**REQUIRED ACTION:**
For the records below, print the lines from the line with "analysis of malignant" through the line with "staining in malignant" exactly as written; include both end lines and exclude the rest.

• • •

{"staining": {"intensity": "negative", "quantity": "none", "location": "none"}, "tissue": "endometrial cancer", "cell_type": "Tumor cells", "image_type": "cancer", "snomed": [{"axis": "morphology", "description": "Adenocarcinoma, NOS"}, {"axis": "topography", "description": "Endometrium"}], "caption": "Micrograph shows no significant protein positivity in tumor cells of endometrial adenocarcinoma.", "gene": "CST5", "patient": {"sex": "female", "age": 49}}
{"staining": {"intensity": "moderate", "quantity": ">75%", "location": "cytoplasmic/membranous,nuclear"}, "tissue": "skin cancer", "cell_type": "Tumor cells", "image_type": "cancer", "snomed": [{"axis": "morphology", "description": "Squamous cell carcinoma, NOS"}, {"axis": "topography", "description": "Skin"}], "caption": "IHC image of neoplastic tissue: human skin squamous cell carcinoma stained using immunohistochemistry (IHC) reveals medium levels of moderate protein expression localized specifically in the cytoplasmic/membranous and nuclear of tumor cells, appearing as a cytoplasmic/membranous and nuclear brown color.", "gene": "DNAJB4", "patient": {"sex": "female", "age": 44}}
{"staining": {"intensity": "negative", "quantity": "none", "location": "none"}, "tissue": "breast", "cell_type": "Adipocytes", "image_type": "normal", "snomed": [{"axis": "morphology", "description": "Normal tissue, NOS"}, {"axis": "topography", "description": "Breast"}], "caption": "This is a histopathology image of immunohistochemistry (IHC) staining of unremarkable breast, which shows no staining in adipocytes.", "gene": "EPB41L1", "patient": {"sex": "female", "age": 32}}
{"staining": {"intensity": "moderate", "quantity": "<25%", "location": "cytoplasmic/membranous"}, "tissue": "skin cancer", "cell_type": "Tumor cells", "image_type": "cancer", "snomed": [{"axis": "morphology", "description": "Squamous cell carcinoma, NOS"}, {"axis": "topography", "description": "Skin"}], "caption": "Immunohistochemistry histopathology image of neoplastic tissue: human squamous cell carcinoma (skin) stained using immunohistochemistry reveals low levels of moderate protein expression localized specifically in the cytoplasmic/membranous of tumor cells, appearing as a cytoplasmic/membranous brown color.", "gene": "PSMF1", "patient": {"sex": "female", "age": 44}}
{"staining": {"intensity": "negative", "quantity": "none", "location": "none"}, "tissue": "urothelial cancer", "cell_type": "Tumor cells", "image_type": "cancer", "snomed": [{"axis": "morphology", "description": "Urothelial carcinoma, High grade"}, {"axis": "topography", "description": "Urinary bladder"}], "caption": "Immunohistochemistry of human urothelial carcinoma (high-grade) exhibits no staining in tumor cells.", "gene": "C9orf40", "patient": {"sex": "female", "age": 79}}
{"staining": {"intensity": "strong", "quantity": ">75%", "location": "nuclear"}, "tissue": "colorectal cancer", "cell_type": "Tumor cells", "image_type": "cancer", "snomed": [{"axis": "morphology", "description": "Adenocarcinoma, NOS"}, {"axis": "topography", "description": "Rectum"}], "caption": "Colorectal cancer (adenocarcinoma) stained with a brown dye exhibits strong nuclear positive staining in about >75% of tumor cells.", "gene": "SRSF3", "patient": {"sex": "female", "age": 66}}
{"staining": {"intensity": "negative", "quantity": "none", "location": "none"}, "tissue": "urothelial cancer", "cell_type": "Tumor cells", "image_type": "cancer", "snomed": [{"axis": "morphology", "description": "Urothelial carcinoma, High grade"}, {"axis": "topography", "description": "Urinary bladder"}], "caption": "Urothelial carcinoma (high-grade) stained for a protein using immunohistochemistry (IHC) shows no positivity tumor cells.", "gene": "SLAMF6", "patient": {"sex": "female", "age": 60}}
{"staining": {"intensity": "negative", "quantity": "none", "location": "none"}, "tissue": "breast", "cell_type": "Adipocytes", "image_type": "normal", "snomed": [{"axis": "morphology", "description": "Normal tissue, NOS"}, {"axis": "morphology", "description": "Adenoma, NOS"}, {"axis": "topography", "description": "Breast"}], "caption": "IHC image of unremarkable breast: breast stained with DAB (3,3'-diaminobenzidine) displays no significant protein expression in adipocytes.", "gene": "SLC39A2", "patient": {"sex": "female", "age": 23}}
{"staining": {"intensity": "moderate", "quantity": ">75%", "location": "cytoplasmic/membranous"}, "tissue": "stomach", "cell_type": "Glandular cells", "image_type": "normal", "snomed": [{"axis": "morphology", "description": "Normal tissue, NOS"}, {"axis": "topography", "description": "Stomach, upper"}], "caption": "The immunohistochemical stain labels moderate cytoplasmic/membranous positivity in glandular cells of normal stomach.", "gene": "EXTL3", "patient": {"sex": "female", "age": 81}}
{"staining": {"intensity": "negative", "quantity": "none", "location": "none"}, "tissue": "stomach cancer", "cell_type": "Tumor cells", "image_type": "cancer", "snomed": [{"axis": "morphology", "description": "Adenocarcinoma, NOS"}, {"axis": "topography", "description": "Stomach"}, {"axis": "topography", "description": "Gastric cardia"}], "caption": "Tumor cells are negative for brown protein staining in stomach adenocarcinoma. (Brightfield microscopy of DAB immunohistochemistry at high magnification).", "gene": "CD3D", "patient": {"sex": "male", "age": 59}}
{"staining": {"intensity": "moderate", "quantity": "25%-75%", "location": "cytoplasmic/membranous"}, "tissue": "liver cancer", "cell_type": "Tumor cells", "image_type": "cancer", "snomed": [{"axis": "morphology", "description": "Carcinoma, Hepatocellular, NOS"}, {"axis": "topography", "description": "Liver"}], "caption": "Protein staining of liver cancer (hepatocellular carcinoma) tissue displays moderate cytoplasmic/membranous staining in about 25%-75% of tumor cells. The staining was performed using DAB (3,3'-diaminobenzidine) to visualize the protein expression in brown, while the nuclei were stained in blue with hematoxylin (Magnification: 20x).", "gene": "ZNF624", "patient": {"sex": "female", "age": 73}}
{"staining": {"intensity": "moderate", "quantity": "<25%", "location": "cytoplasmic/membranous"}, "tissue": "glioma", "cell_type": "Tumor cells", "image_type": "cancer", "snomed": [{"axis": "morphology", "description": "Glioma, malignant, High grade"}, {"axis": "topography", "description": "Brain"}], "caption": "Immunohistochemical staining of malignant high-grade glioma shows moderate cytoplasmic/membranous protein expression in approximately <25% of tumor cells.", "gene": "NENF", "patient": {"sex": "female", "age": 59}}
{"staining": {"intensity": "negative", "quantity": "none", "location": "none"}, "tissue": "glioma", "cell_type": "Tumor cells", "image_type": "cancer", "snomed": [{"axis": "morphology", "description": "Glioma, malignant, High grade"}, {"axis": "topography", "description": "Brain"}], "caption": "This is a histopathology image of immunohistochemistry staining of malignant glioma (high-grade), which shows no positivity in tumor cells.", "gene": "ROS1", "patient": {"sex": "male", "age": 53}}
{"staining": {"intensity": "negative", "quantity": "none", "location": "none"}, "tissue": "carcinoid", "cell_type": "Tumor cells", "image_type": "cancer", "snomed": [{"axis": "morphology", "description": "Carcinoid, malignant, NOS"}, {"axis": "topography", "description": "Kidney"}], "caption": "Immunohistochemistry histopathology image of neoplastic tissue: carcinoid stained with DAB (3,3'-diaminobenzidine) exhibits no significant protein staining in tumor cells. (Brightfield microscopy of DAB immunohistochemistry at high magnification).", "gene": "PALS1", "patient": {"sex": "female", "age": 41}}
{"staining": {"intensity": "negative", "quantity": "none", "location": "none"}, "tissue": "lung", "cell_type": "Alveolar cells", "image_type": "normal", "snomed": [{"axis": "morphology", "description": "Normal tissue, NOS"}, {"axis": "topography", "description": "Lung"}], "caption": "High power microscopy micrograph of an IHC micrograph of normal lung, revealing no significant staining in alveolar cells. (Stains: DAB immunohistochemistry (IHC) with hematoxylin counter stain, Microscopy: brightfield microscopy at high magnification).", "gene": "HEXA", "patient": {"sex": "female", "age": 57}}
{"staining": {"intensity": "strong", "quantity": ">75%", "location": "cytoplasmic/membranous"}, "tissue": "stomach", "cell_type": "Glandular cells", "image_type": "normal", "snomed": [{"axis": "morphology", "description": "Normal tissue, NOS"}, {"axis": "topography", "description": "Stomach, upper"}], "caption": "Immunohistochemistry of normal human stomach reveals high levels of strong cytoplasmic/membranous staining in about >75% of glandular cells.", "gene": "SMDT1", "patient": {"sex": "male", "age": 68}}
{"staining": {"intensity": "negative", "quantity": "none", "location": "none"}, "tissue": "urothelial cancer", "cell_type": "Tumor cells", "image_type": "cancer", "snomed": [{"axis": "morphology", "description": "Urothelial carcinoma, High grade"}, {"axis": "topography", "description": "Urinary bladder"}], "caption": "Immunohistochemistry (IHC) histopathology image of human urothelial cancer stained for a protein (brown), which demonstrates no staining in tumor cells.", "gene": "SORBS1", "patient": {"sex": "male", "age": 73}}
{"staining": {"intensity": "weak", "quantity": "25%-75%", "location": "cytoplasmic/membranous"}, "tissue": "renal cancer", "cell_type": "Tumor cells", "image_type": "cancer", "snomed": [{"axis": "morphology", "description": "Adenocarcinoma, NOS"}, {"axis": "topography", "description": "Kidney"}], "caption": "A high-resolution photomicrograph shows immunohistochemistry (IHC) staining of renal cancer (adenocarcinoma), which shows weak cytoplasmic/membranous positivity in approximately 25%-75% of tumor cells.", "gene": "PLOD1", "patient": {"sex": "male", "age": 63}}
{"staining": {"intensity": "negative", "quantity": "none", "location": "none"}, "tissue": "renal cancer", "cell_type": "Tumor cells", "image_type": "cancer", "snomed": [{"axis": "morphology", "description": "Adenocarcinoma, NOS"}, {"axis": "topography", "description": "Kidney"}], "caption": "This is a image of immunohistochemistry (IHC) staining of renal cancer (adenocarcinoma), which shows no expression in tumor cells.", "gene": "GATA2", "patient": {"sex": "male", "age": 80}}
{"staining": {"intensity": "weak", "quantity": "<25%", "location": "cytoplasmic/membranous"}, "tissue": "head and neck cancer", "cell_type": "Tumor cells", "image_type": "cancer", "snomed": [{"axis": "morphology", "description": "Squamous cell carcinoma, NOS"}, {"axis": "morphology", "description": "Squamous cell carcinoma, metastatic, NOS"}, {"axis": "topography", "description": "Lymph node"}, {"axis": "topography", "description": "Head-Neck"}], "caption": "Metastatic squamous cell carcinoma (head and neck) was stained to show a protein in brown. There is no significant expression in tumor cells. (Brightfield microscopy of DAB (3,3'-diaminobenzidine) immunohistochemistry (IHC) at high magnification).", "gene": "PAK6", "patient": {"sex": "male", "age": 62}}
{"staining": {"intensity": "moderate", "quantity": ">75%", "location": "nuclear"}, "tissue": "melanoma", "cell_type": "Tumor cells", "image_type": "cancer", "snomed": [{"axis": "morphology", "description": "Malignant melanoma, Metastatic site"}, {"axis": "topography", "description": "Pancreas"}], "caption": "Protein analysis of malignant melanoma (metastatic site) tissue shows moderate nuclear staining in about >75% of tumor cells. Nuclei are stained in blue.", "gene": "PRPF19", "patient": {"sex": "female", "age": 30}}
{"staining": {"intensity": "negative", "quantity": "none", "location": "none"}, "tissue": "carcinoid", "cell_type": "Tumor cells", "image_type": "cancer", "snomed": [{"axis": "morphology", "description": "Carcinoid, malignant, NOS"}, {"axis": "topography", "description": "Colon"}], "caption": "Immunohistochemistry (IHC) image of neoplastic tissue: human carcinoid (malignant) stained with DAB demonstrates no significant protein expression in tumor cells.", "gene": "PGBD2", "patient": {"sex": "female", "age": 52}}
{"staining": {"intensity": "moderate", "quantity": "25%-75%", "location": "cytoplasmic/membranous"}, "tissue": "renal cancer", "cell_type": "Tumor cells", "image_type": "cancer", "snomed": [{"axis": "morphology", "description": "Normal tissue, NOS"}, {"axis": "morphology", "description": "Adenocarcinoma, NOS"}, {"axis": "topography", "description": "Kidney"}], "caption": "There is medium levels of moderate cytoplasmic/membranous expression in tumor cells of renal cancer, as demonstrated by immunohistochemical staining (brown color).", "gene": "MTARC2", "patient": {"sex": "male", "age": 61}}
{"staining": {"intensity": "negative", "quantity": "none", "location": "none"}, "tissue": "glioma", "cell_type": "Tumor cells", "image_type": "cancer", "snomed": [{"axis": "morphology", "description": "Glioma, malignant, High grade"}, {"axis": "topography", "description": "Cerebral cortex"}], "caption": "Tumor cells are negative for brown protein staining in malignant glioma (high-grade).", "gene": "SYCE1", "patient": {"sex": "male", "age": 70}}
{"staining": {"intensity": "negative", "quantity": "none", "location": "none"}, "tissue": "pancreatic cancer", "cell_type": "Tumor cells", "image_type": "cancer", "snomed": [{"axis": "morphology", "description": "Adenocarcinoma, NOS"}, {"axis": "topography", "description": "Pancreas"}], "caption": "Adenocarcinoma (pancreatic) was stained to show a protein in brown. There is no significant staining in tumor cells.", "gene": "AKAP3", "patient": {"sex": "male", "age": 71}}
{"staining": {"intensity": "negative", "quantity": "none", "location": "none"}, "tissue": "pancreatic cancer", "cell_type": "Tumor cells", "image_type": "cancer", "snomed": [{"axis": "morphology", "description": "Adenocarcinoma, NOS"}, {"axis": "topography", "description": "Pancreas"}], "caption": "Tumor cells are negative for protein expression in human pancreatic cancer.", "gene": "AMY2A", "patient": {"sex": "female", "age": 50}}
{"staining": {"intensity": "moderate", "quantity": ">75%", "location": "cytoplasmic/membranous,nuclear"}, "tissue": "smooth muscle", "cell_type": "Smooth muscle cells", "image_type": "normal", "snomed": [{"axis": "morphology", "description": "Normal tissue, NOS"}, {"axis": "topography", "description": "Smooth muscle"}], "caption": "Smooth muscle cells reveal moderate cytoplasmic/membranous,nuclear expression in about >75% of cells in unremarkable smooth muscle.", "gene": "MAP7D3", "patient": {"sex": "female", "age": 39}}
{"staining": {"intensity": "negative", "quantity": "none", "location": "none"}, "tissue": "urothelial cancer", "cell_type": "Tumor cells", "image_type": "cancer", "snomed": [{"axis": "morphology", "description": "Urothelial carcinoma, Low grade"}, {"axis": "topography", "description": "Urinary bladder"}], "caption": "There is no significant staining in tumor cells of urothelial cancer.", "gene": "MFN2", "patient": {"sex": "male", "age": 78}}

• • •

**WRITTEN RESPONSE:**
{"staining": {"intensity": "moderate", "quantity": ">75%", "location": "nuclear"}, "tissue": "melanoma", "cell_type": "Tumor cells", "image_type": "cancer", "snomed": [{"axis": "morphology", "description": "Malignant melanoma, Metastatic site"}, {"axis": "topography", "description": "Pancreas"}], "caption": "Protein analysis of malignant melanoma (metastatic site) tissue shows moderate nuclear staining in about >75% of tumor cells. Nuclei are stained in blue.", "gene": "PRPF19", "patient": {"sex": "female", "age": 30}}
{"staining": {"intensity": "negative", "quantity": "none", "location": "none"}, "tissue": "carcinoid", "cell_type": "Tumor cells", "image_type": "cancer", "snomed": [{"axis": "morphology", "description": "Carcinoid, malignant, NOS"}, {"axis": "topography", "description": "Colon"}], "caption": "Immunohistochemistry (IHC) image of neoplastic tissue: human carcinoid (malignant) stained with DAB demonstrates no significant protein expression in tumor cells.", "gene": "PGBD2", "patient": {"sex": "female", "age": 52}}
{"staining": {"intensity": "moderate", "quantity": "25%-75%", "location": "cytoplasmic/membranous"}, "tissue": "renal cancer", "cell_type": "Tumor cells", "image_type": "cancer", "snomed": [{"axis": "morphology", "description": "Normal tissue, NOS"}, {"axis": "morphology", "description": "Adenocarcinoma, NOS"}, {"axis": "topography", "description": "Kidney"}], "caption": "There is medium levels of moderate cytoplasmic/membranous expression in tumor cells of renal cancer, as demonstrated by immunohistochemical staining (brown color).", "gene": "MTARC2", "patient": {"sex": "male", "age": 61}}
{"staining": {"intensity": "negative", "quantity": "none", "location": "none"}, "tissue": "glioma", "cell_type": "Tumor cells", "image_type": "cancer", "snomed": [{"axis": "morphology", "description": "Glioma, malignant, High grade"}, {"axis": "topography", "description": "Cerebral cortex"}], "caption": "Tumor cells are negative for brown protein staining in malignant glioma (high-grade).", "gene": "SYCE1", "patient": {"sex": "male", "age": 70}}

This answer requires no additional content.